Although known for their faithfulness to their human families, in many parts of the world the Fila Brasileiro finds itself part of a group to which no dog breed wants to belong. The breed has been deemed dangerous in New Zealand, Trinidad and Tobago and parts of Australia, and ownership of a Fila Brasileiro in Cyprus, Malta, Norway and the United Kingdom can only be admissible through the courts.
Originating in the 19th century, the majority of the world’s dog lovers have never been fortunate enough to become familiar with this scent hound, although the breed is a common sight in its native country and Finland’s western neighbor, Sweden.
Also known as the Finnish Bracke, this breed is believed to have been developed by pairing English, French, German and Swiss hounds.
An ancient breed born in Lapland, the Finnish Lapphund once acted as a hunting partner for the Sami people before their skill at herding reindeer was brought to the forefront.
Closely associated with the Swedish Lapphund, the population of this friendly Spitz-like dog is prominent in its homeland, but sparse in other areas of the world, with the birth of the first litter of Finnish Lapphunds in the United States not taking place until 1988.
Today’s Finnish Spitz originated from early northern Spitz dogs owned by Finno-Ugrian tribes traveling across the lands of Eurasia and Finland.
Originally used for hunting, these dogs went by a variety of names, including Suomenpystykorva or “Cock Eared Dog”, the Finnish Barking Bird Dog and, when introduced to England, were Finsk Spet dogs.
In 1891, the name was officially changed to the Finnish Spitz.
A star in the eyes of hunters when the breed made its debut in 19th century England, the popularity of the “Gamekeeper’s dog” was later overshadowed by the Golden Retriever.
Although the dwindling number of Flat-Coated Retrievers were a sign of concern after the second World War, the breed began to rebound in the 1960s.
Today this gundog’s role has changed from that of retrieving game as a hunter’s aide to retrieving a ball thrown during a game of fetch as a family member.
In the 19th century, Bulldogs were extremely popular in England then made their way to France when numerous lace workers headed to the area for work and brought their small toy Bulldogs with them. Frenchwomen adored these little dogs, specifically the ones with prick ears, a feature not as popular in England.

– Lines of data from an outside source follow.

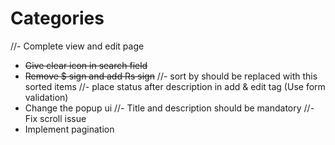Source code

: # Categories

//- Complete view and edit page
- ~~Give clear icon in search field~~
- ~~Remove $ sign and add Rs sign~~
//- sort by should be replaced with this sorted items
//- place status after description in add & edit tag (Use form validation)
- Change the popup ui
//- Title and description should be mandatory
//- Fix scroll issue
- Implement pagination 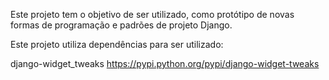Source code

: Este projeto tem o objetivo de ser utilizado, como protótipo de novas formas de programação e padrões de projeto Django.

Este projeto utiliza dependências para ser utilizado:

django-widget_tweaks
https://pypi.python.org/pypi/django-widget-tweaks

Soon more similar dogs were brought to France by dog dealers, which were referred to as Bouledogue Francais.
Today the The French Bulldog–or Frenchie–is a fun-loving, clownish lapdog that enjoys playtime and being the center of attention.
A breed that once ruled the grounds of Versailles, not even the admiration of French royalty stopped the decline of this hunting dog, which faced oblivion in the 20th century.
The breed’s salvation came thanks to the efforts of Father Fournier, a French priest who would go on to become the president of the French Spaniel Club.
The largest of the Spaniels, this pointing dog is also known as the French Setter, the Canadian Setter and the Epagneul Francais.